“I expect less from myself and more from my husband,” the 43-year-old author and leadership consultant tells The Post. In her new book, “Drop the Ball: Achieving More by Doing Less” (Flatiron Books, out now), Dufu, who lives in Harlem with her husband and two kids, outlines how busy women can balance career and family by letting go of more of the household tasks they’ve traditionally managed.
“You really can have it all, as long as you don’t do it all,” says Dufu.
Here, she shares three strategies for doing just that.
Have faith in your spouse
Men can actually be pretty great at household or parenting tasks if you let them, Dufu writes. For example, when Dufu’s husband was left to find a baby sitter on his own, he came up with a group-messaging trick that streamlined the task, instead of messaging each baby sitter individually and waiting for a response like Dufu had always done.
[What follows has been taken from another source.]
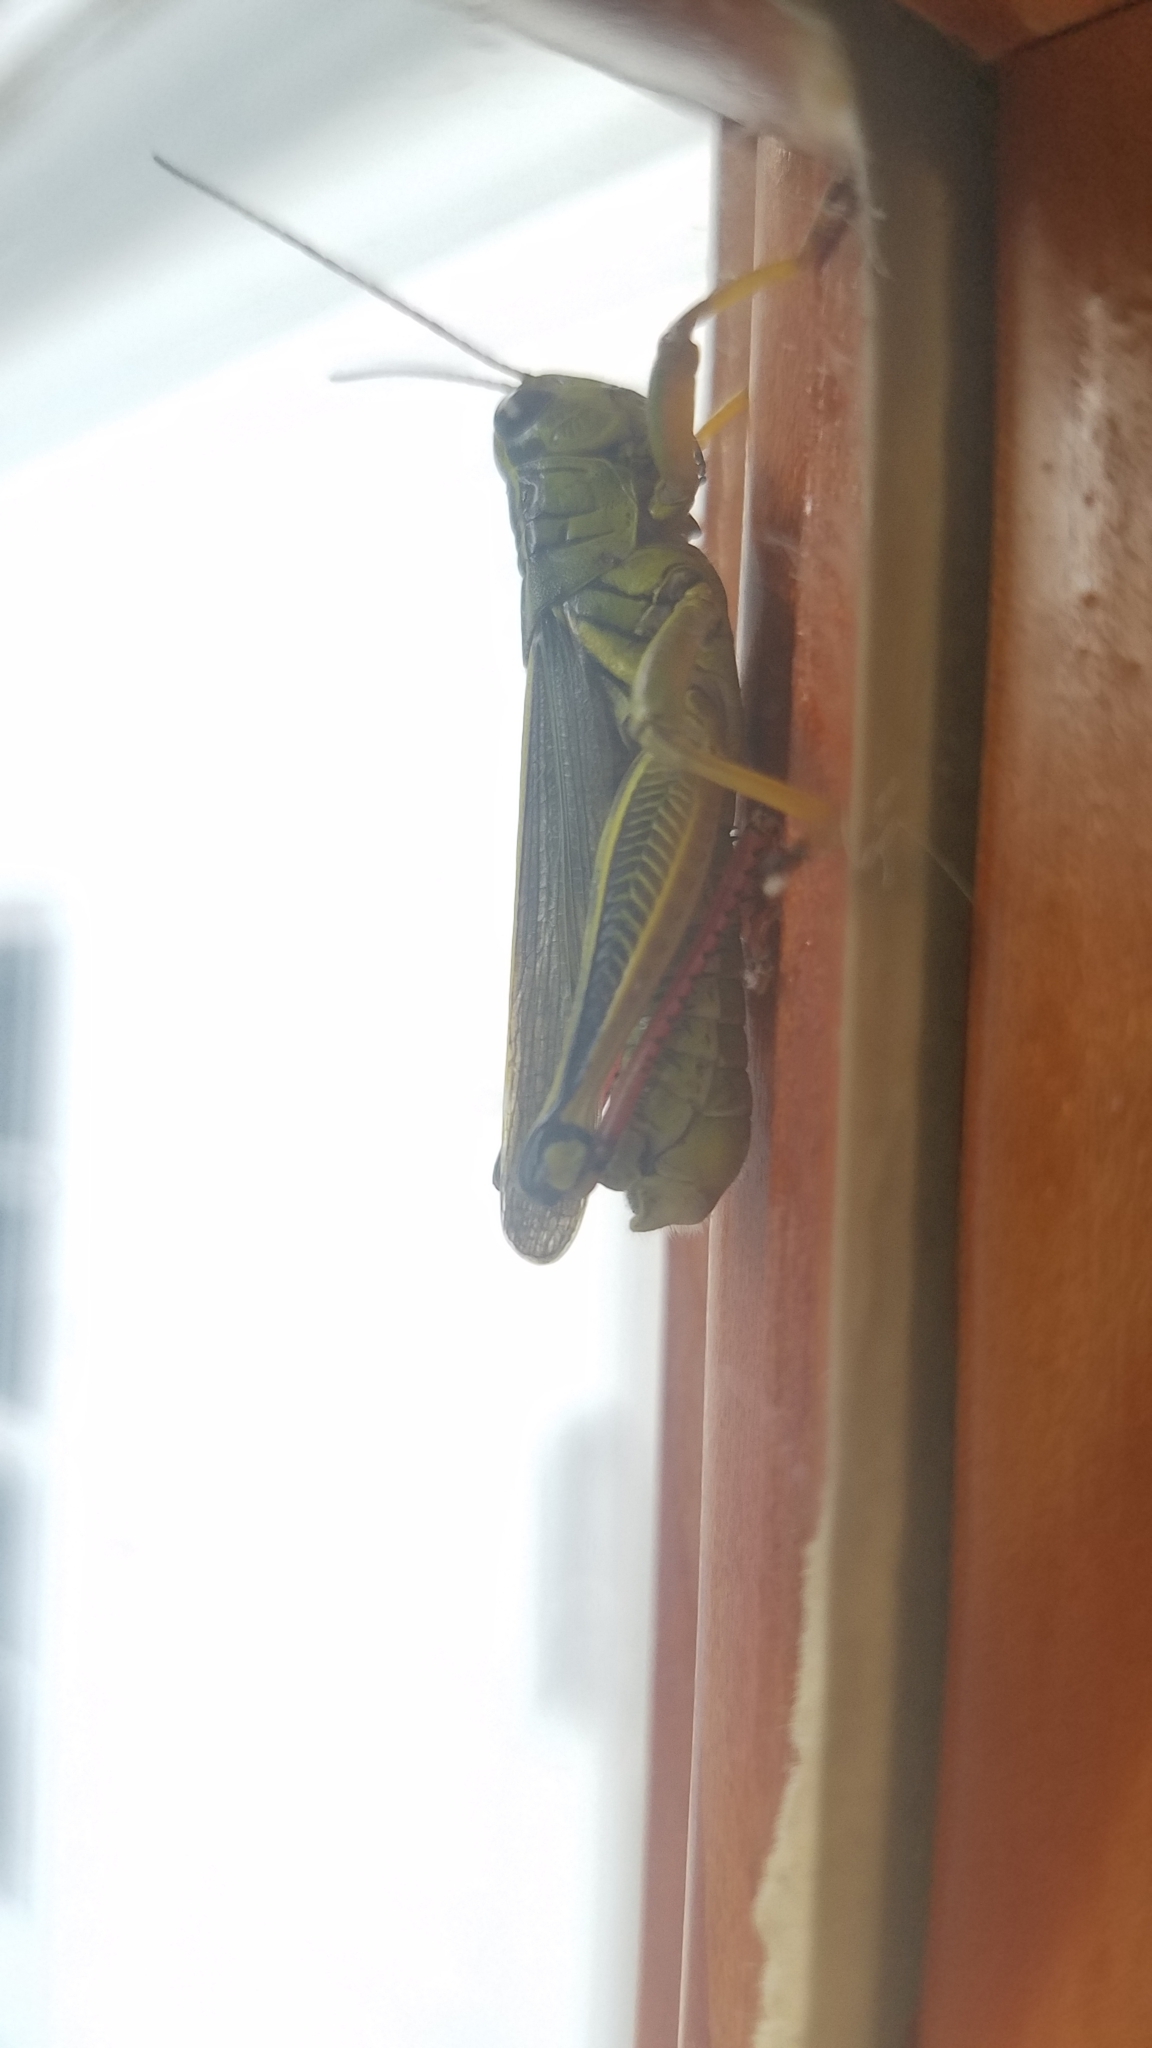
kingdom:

“When I didn’t believe in any other way except for my way, my home never benefited from the ingenuity and talent that my husband brought,” she writes.
Figure out what matters
Ask yourself what legacy you want to have, what you’re good at and how you want to spend your time. Then you can “drop” the tasks that aren’t important or outsource them to your husband.
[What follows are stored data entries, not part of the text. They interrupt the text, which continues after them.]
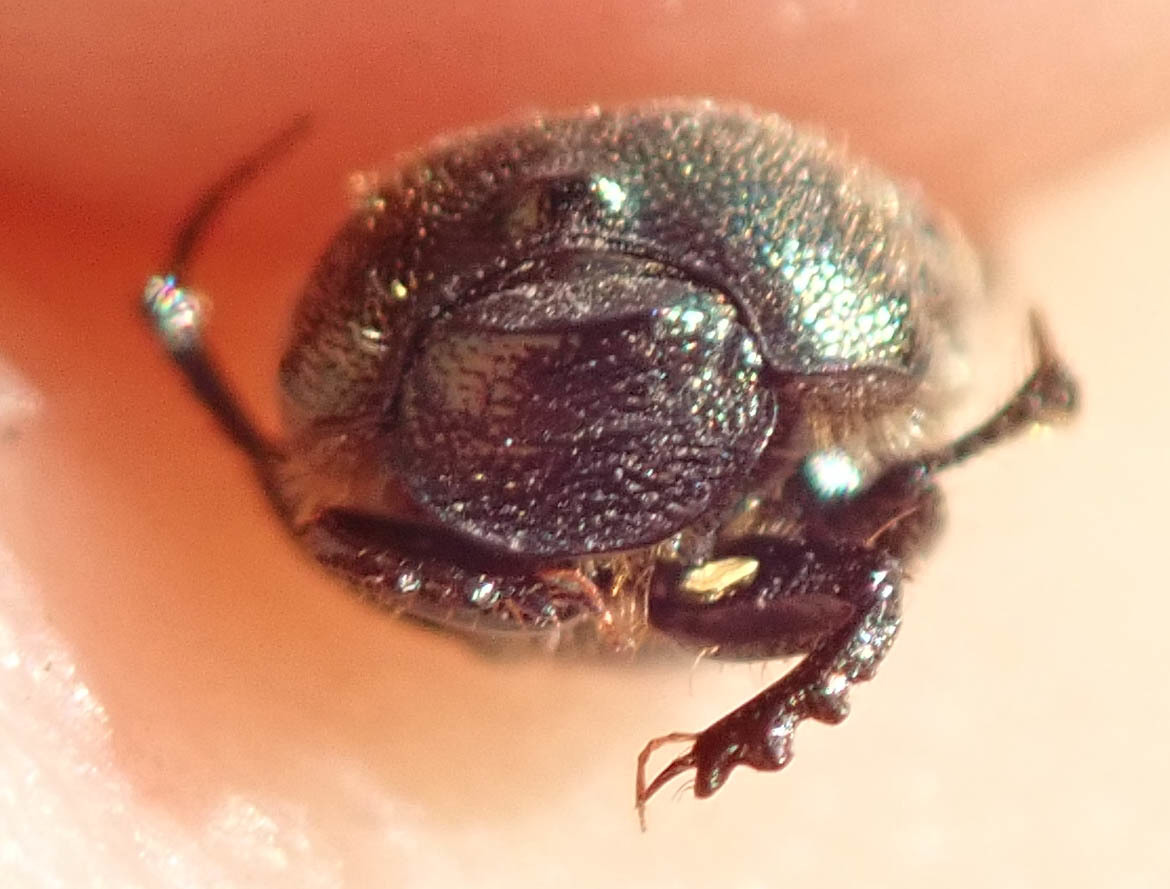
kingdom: Animalia
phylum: Arthropoda
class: Insecta
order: Coleoptera
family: Scarabaeidae
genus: Onthophagus
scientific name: Onthophagus aeruginosus
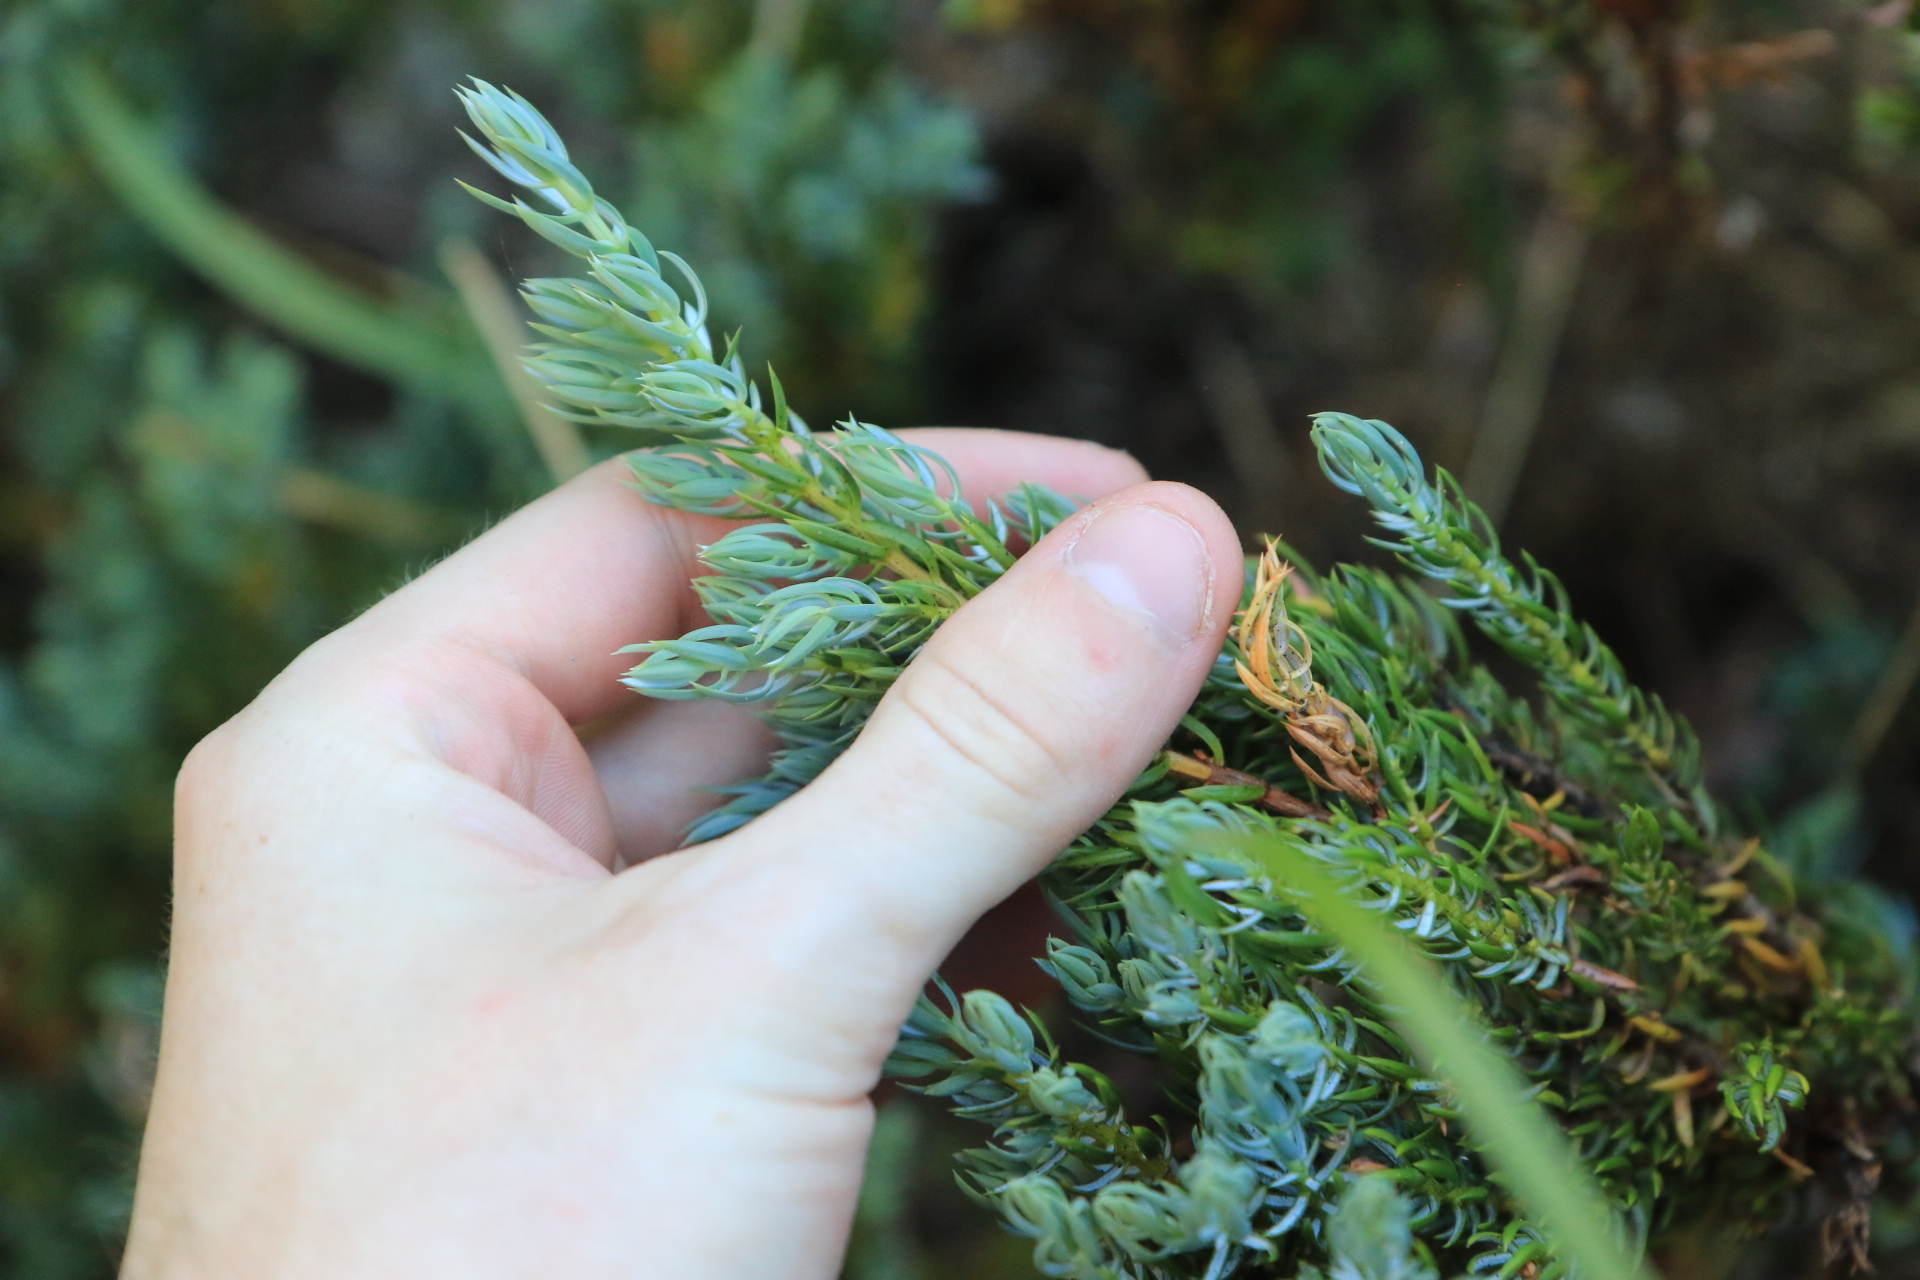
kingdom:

“It’s giving yourself permission not to feel guilty if you drop the ball,” Dufu says.
Divide the labor
Dufu advises that husbands and wives make a management spreadsheet of all the home tasks that need to be done, with some assigned to the husband, some to the wife and — most importantly — some to no one. Declaring certain chores nonessential is surprisingly freeing.
“We mutually agreed that some things just wouldn’t happen, and we’d be OK with that,” Dufu writes.